Le statue abbattute: oggi prosperano le schiavitù economiche

Parigi – Bristol  è stata recentemente presa di mira per essersi arricchita con la tratta atlantica e le statue dei responsabili del mercato degli africani abbattute senza pietà. Gli stessi abitanti  sembrano avere però rimosso che Bristol era stata un importante mercato di schiavi secoli prima del lucroso commercio di manodopera verso gli Stati Uniti.

Nel Medio Evo la città infatti era stata il principale  centro Anglo-Sassone della tratta umana. Uomini, donne e bambini catturati nel Galles e nel nord dell’Inghilterra venivano spediti  via mare come schiavi a Dublino dove regnavano i Vichinghi che poi li rivendevano in tutto il mondo noto allora.

Questa non è che una delle numerose pagine della storia del vergognoso commercio che sembra nato assieme all’umanità per poi dilagare sotto quasi tutte le civiltà, come testimoniano innumerevoli documenti, dalle tavolette di 4.000 anni fa a bassorilievi, da codici e registri di compravendita. Anche nelle opere, come Il ratto del serraglio o l’Italiana di Algeri abbiamo echi del commercio dei bianchi catturati nel Mediterraneo.

Come ci ricordano poi gli storici, sono state infatti tre le tratte che hanno depredato l’Africa di forze vive, una prima interna, sub-sahariana, che avrebbe coinvolto dieci milioni di persone, una seconda trans-sahariana diretta verso il Nord musulmano che avrebbe deportato 17 milioni in tredici secoli e quella atlantica, la sola ora veramente al centro dell’attenzione, 14 milioni in tre secoli. In media, precisa lo storico Pierre Vermeeren, la prima avrebbe riguardato  13.000 persone in 1.260 anni e la seconda 46.000 in  300 anni.

Insomma non si può ridurre il mercato degli schiavi solo a quello organizzato dai negrieri tra l’Africa occidentale alle piantagioni americane perché è sempre meglio guardare in faccia la realtà, soprattutto se si vogliono rimuovere gli orrori

Perché mentre si abbattono le statue dei negrieri e schiavisti, la schiavitù non è stata affatto sradicata, nonostante le battaglie contro la sua abolizione si siano solidamente affermate. Almeno nei codici e nelle coscienze. Ma non abbastanza se si pensa che secondo la Fondazione  Walk Free  ancora nel 2016 esistevano  46 milioni di schiavi, di cui la metà in Asia e circa l’altra metà in Africa e nella penisola arabica.  Il grande flusso migratorio ha certamente poi alimentato la tratta umana, come dimostrano anche numerose testimonianze sul commercio dei migranti in Libia, alcuni venduti per poche centinaia di euro.

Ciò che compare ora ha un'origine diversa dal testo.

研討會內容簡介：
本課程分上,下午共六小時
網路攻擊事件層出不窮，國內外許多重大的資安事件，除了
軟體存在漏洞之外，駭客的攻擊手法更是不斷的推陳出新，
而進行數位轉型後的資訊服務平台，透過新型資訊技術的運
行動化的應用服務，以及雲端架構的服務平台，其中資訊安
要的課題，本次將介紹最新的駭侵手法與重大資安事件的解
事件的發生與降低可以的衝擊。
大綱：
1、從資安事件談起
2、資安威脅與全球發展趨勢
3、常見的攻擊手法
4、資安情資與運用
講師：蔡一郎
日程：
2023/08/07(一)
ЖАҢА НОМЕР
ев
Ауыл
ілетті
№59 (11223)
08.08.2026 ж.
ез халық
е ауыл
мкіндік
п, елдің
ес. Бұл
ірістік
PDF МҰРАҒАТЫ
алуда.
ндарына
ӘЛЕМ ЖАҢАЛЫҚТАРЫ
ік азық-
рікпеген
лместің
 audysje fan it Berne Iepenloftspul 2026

Neanche l’Europa può sentirsi la coscienza pulita se gruppi criminali riescono a ridurre in schiavitù economica o sessuale chi lascia il proprio paese per  trovare in occidente una vita migliore.  Quanti migranti sono costretti ad accettare salari di miseria perché non hanno altra scelta, come avveniva o forse avviene ancora per la raccolta di pomodori in Italia.

O come sta avvenendo a Leicester dove migliaia di persone lavorano nell’industria tessile a un salario di 3,5 sterline all’ora, meno della metà del salario minimo garantito che è di 8,75 sterline. La povertà di questa classe operaia, costretta a lavorare in condizioni sanitarie più che precarie e a vivere in dormitori sovraffollati, sarebbe una delle cause che ha portato il governo a decidere un nuovo lockdown della città colpita da un tasso di contagio più alto che altrove.

Le condizioni di lavoro nel tessile sono state equiparate dalla stampa inglese a una forma di schiavitù moderna che nella sola Leicester colpirebbe oltre 10.000 persone. Insomma sarebbe ora che oltre a criticare il passato ci si adoperasse perché anche il nostro presente non sia un giorno al centro di critiche  polemiche per non avere combattuto contro la schiavitù.